Un día, al poco de comenzar en el Instituto, me encuentro con el fulano y, con mi más inocente intención, se me ocurrió saludarle y preguntar qué tal estaba. El tipo no me miró ni un momento a la cara. Se quedó mirándome las tetas sin el menor disimulo y, no contento con esto, me preguntó si las tenía así de hacer pesas. A modo de réplica le tenía que haber preguntado si él se pisaba los huevos de ese modo a base de tirar de ellos o si su lentitud era una cosa natural.

Esto sólo fue el principio. No tardé mucho en descubrir que ejercía una suerte de atracción brutal en los señores de más de cincuenta años y entre los jubilados directamente lo petaba: a mi paso chasqueaban la lengua, murmuraban barbaridades o exclamaban frasecitas del tipo «¡vaya carreta!».

Gracias chato.
Gracias chato.

Aunque son episodios que dan bastante asco, una se lo toma con humor y hubo uno de ellos que me hizo especial gracia. Yo estaba cruzando un puente y delante de mí, a pocos metros, otra muchacha también lo cruzaba. La chica era un bellezón según los cánones: alta, delgada, bien proporcionada, rubia, pelazo. De frente venía uno de estos jubiletas deslenguados que cruzaba el puente en sentido contrario. Al verme, me paró un instante y se limitó a decirme: «¡Que sepas que estás más buena que la que va delante!«. ¡Qué menos que agradecer tal información!

Por otro lado, según descubría que levantaba pasiones entre este público tan concreto, comprobé también que las señoras de esa misma franja de edad se ponían muy críticas con mis compañeras de peripecias. Una vez una pariente, concediéndose más confianza de la que nunca le había dado, me abordó preguntándome si no se me había ocurrido encorvarme un poco para disimularlas. Aquí mi versión adolescente estuvo rápida; tuve los reflejos de contestarle que yo no me encorvaba por nada ni por nadie, que no tenía nada que esconder. No siempre he tenido la misma rapidez de reacción.

En muchos años de convivencia con ellas me han pasado muchas cosas.
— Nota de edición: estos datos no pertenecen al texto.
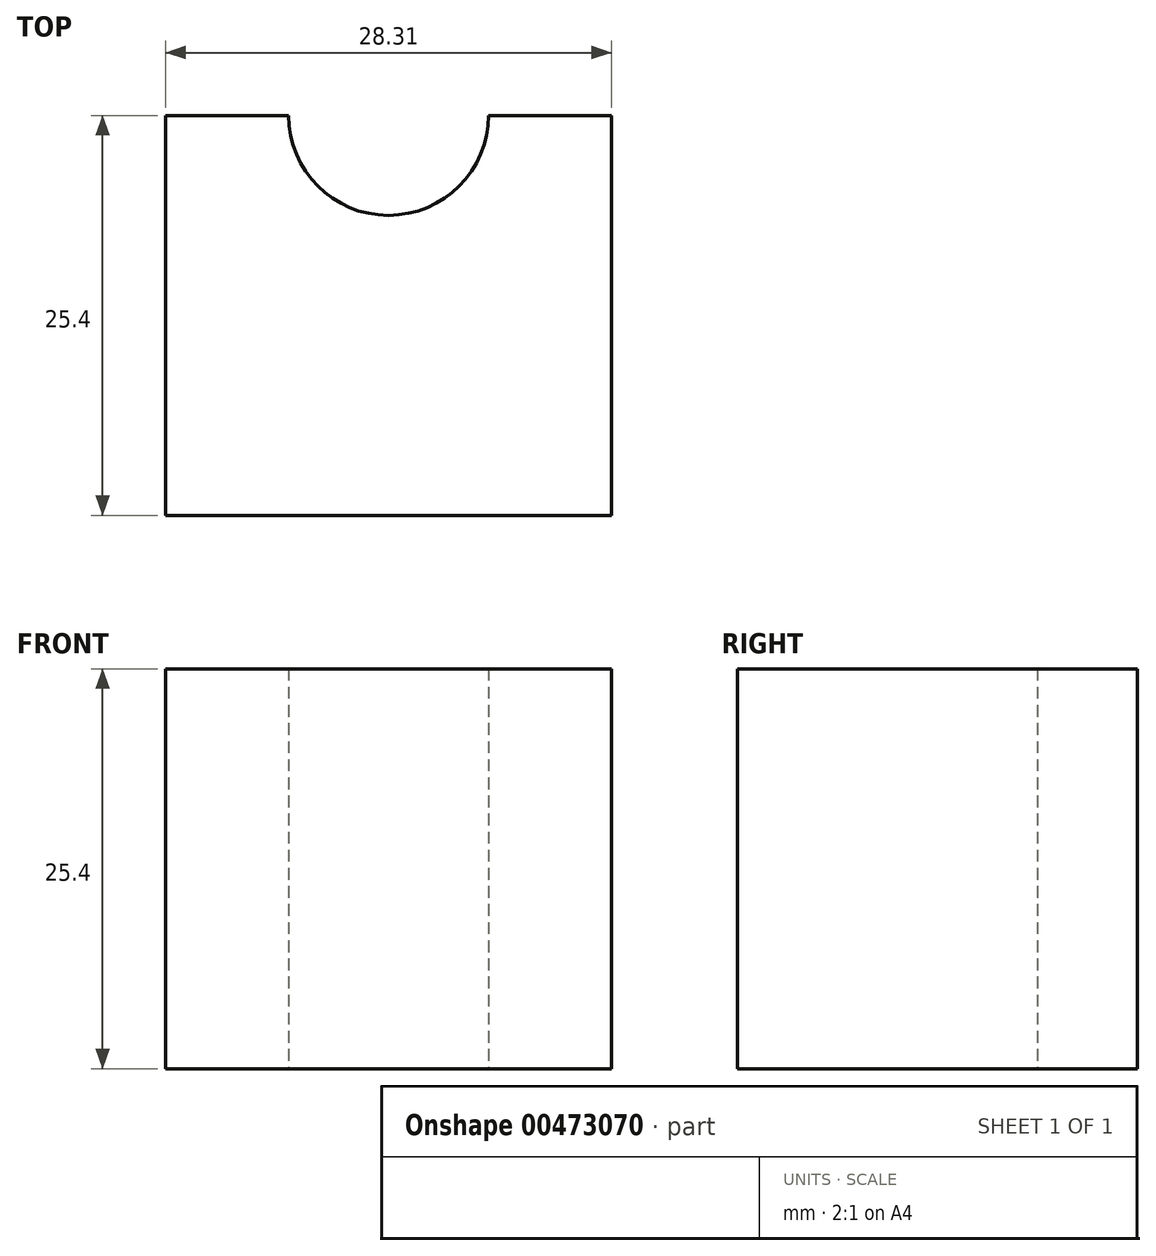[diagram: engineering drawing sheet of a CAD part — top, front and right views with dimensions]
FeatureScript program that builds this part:
annotation { "Feature Type Name" : "Feature", "Feature Type Description" : "" }
export const myFeature = defineFeature(function(context is Context, id is Id, definition is map)
    precondition{}
    {
        {
            var Q0;
            Q0=qCreatedBy(makeId("Top.planeOp"),FACE);
            var sketch = newSketch(context, id + "F0", { "sketchPlane" : qUnion([Q0])});
            skLineSegment(sketch, "E0.bottom", {"start": v(0, 0) * mm, "end": v(28.3, 0) * mm});
            skLineSegment(sketch, "E0.top", {"start": v(0, 25.4) * mm, "end": v(28.3, 25.4) * mm});
            skLineSegment(sketch, "E0.left", {"start": v(0, 0) * mm, "end": v(0, 25.4) * mm});
            skLineSegment(sketch, "E0.right", {"start": v(28.3, 0) * mm, "end": v(28.3, 25.4) * mm});
            skArc(sketch, "E1", {"start": v(0, 25.4) * mm, "mid": v(14.15, 39.55) * mm, "end": v(28.3, 25.4) * mm});
            skCircle(sketch, "E2", {"center": v(14.15, 25.4) * mm, "radius": 6.35 * mm});
            skSolve(sketch);
        }
        {
            var Q0;
            Q0=makeQuery(id+"F0.imprint","IMPRINT",FACE,{"disambiguationData":[TD([[makeQuery(id+"F0.imprint","IMPRINT",EDGE,{"derivedFrom":sQuery(id+"F0.wireOp",EDGE,"E0.bottom")}),1.0]])]});
            var Q1;
            {var subQ0=sQuery(id+"F0.wireOp",EDGE,"E1");Q1=makeQuery(id+"F0.imprint","IMPRINT",FACE,{"disambiguationData":[TD([[makeQuery(id+"F0.imprint","IMPRINT",EDGE,{"derivedFrom":subQ0}),-1.0]])]});}
            extrude(context, id + "F1", {"entities" : qUnion([Q0, Q1]), "depth" : 25.4 * mm});
        }
    });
Podría hablar de la dificultad para comprar camisetas y sujetadores, de cómo esos sujetadores te acaban apuñalando a la que te descuidas, de cómo una vez casi me cae una zarpa en plena teta aprovechando que estaba dormida en un autocar (me despertó mi sexto sentido justo a tiempo y no llovieron hostias de milagro) o incluso de otros problemas colaterales como la aparición de una colección de estrías simplemente durante el desarrollo, las terribles escoceduras bajo el pecho en los veranos o el triste efecto que ejerce la gravedad sobre unas Lolas abundantes… a menos que sean de goma ¡esas sí que no se caen!

Las mías tienen vida propia.
Las mías tienen vida propia.

A veces he fantaseado con la posibilidad de llevarlas sueltas; echarle ovarios a la cosa y con cualquier vestido pasar completamente del sostén. Si las chicas de pecho pequeño lo hacen ¿por qué yo no? Sin embargo, todavía no tengo tantos huevos. Si algún día hago el experimento, lo suyo sería caminar con una cámara oculta. Apuesto a que las caras que me obsequiaría el personal no tendrían desperdicio.

«¿Y con los tíos qué?» os preguntaréis. Pues bien, ninguno se ha quejado; más bien todo lo contrario, de contentos a entusiasmados, y eso a pesar de que distan mucho de ser perfectas. Sólo una vez, hace bastantes años, di con uno que, aunque tampoco se quejaba, tuvo la frescura de dejarme caer que no quería presentarme a gente porque se avergonzaba de mi pecho, un reparo que os digo que en la intimidad no tenía. Por supuesto, se fue a pastar. Pobrecito, se trata del mismo elemento que en cierta ocasión me dijo que jamás podría salir con una persona a la que no le gustara Star Wars. Con eso ya os lo he dicho todo.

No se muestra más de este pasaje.